Abruptly, large gaping jaws were snapping shut where my head had been just seconds prior. Some instinct to defend had triggered in my subconscious, allowing me to leap up into a tree before I was decapitated. I looked down, trying to see past the haze of my torment to find out what had attacked me so suddenly. An overly large grey wolf was glaring at me with such hate in its eyes I was briefly taken aback, the excruciating tide temporarily receding. I didn't know this thing, so what was with the attitude? Had I offended it somehow? "Umm, can I help you..?" I called down to it, not really expecting an answer. It leapt up in response, saliva and teeth barely missing my bare feet. "What the hell!" I shouted, indignant. While the bears I fed on did fight back they never looked at me with an emotion so acutely sentient. Suddenly, the bushes behind it shuddered and two more wolves burst through the undergrowth. One was far bigger than the grey one, completely black and somehow exuding masculinity. The other was brown, the shade similar to the trunk of the pine I was clutching, smaller than the black but still larger than the grey.

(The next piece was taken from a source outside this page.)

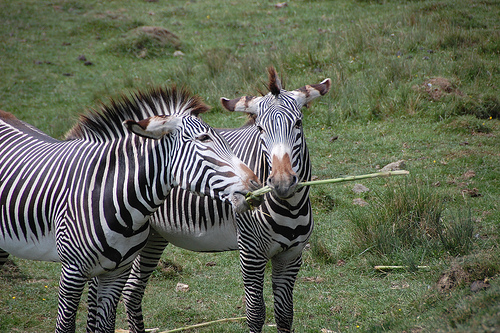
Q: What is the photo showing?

I decided I was outnumbered, and rather attached to my head, so I took off to the north at a dead sprint. They followed me until I launched myself into the Juan de Fuca Strait, but I could still see them, hulking sentinels, as I bobbed just over the Canadian border. I swam farther south toward Sooke, and waited on Church Island for several hours. I had no home to return to, no family missing me, so the wait didn't bother me all that much. I took the time to contemplate the wolves I had seen, particularly their abnormal size and apparent sentience. It was as if they knew what I was and would not be content until I was eliminated. I waited for them to materialize on the far shore but they never did reappear. When I was as confident as was possible, I swam back to Washington and promptly lost myself in the craggy peaks of Mt. Rainier, awash again in senseless turmoil.


SUMMER, 2040

Ten years later, I was hurling through the forests outside of Forks. I bleakly registered that this was where I had been changed, and had likely subconsciously avoided it since. I didn't plan to stick around. I was just passing the newly-expanded high school campus when a spasm of pain shot through me, so tortuous I actually forgot to keep running. I careened into a wide spruce, which sent it shuddering into the neighboring cedar, felling them both. I noted this all as a sideline, for much of my attention was focused on the horrendous sensation radiating from where my heart rested in pieces. I gasped, ragged and uneven, and pressed my palms to my ears as if this would somehow mute the excruciating feeling.

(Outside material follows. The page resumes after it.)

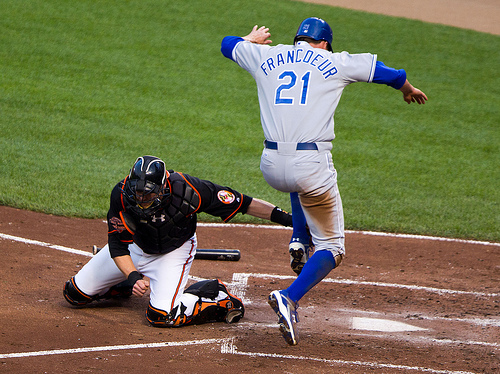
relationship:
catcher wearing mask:
[65, 138, 295, 324] [122, 182, 168, 219]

I sat there, both fetal and feral in my agony, not even remotely close enough to sanity to count the seconds. The only thing that I was aware of was shoving my fist into my mouth so that I would utter no sound, no matter how badly I wanted to wail and scream and curse. I don't know how long I stayed there, curled up like a wounded animal - seconds, minutes, days, weeks, years. It could have been eons for all I knew was the rending pain wracking my body incessantly.

When I was finally able to regain the tiniest sliver of control, I wasted no time. I stood and immediately took off to the east. I did not return to Forks for another sixty-five years.